Present every line of the records below as a numbered list, leaving out blank lines and the pictures.

[GIVEN RECORDS]:
_ _ _ _ _

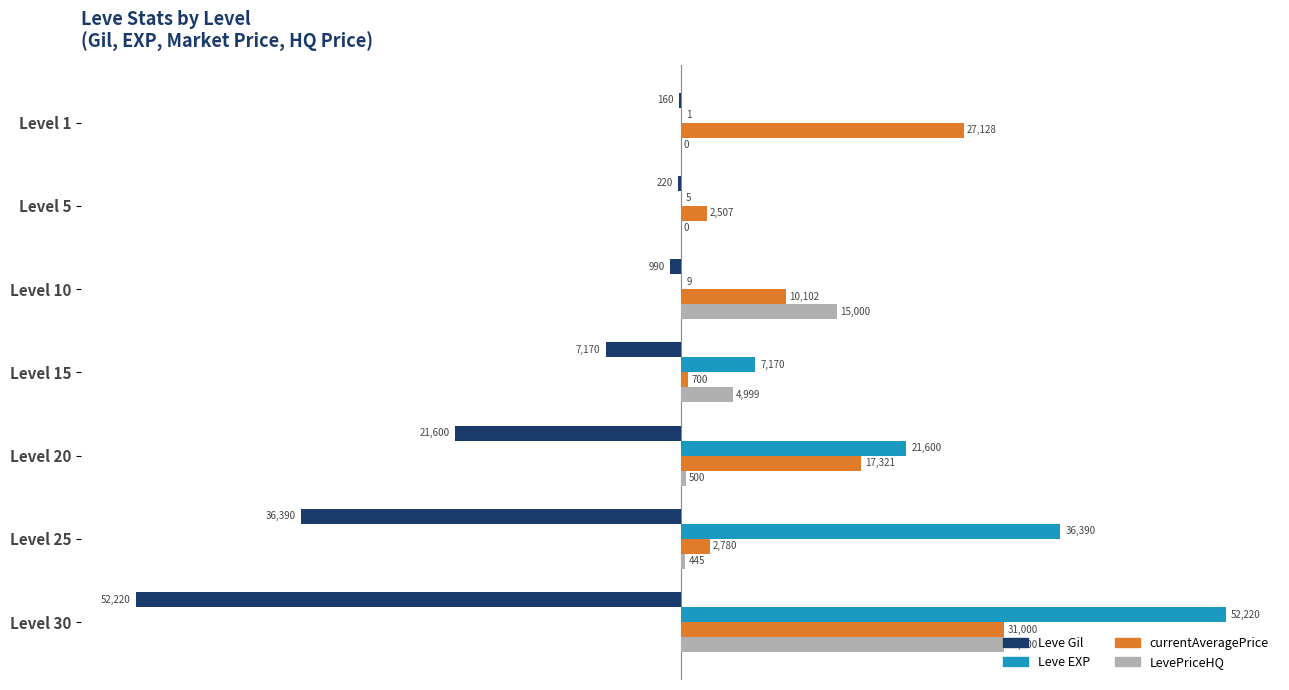

Where is LevePriceHQ nearest to the value 15500?

Level 10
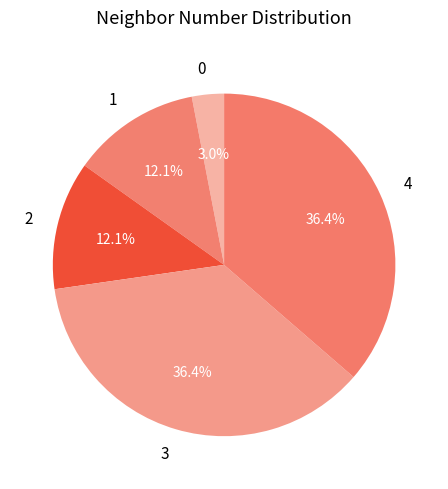

Approximately how many times larger is the value at 1 compared to 0?

4.0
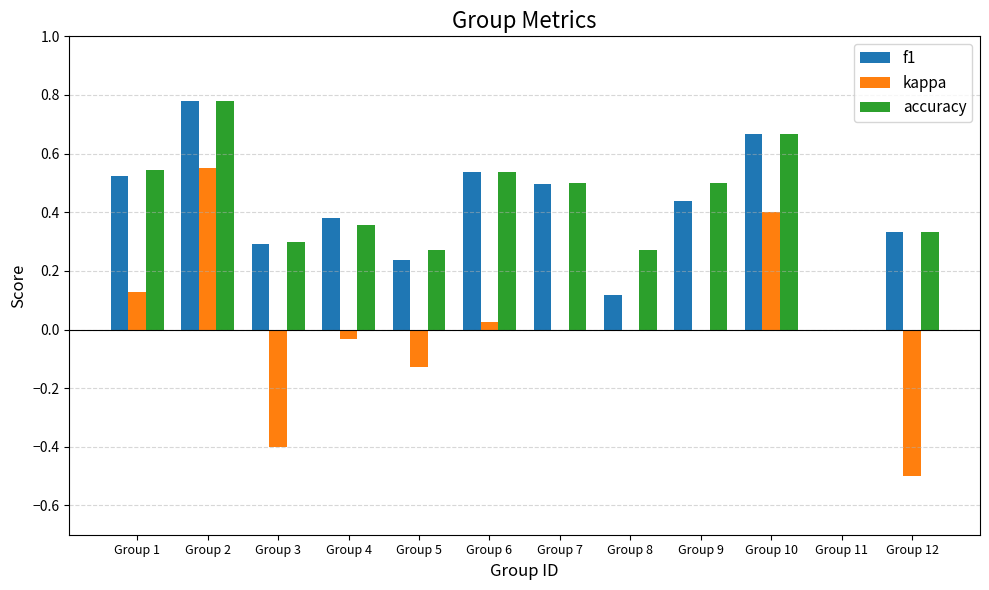

Count the number of categories in the chart.

12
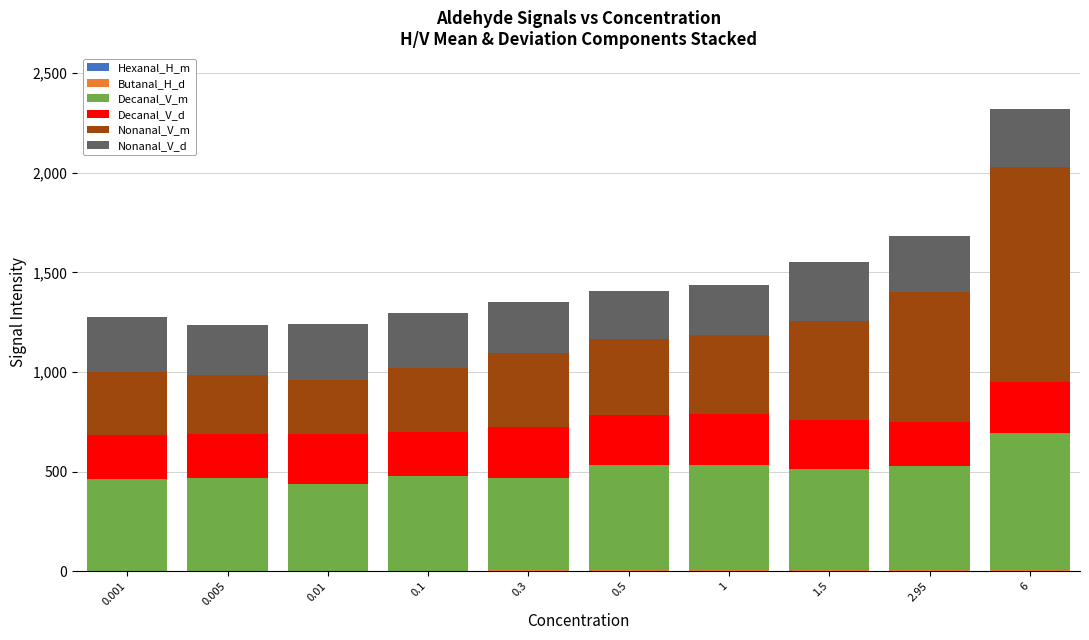

At which category is the sum across all series the highest?

6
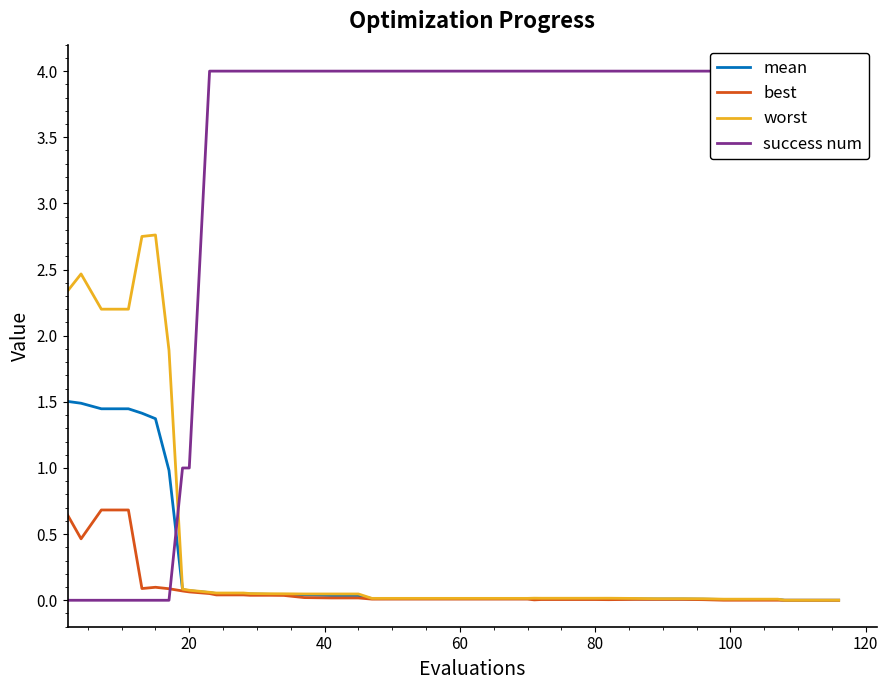

Rank the series by their maximum value, from highest to lowest.

success num, worst, mean, best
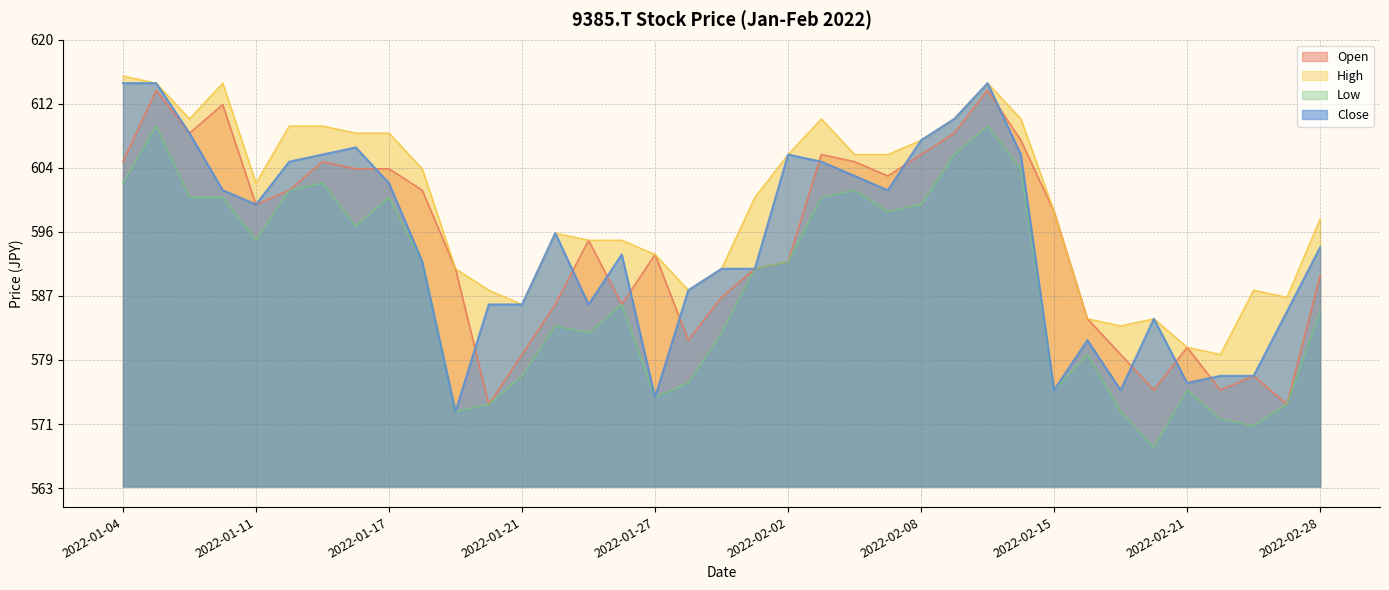

Which category has the highest value in the Open series?

2022-01-05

_ _ _ _ _

[ANSWER TO THIS EXERCISE]:
1. Where is LevePriceHQ nearest to the value 15500?
2. Level 10
3. Approximately how many times larger is the value at 1 compared to 0?
4. 4.0
5. Count the number of categories in the chart.
6. 12
7. At which category is the sum across all series the highest?
8. 6
9. Rank the series by their maximum value, from highest to lowest.
10. success num, worst, mean, best
11. Which category has the highest value in the Open series?
12. 2022-01-05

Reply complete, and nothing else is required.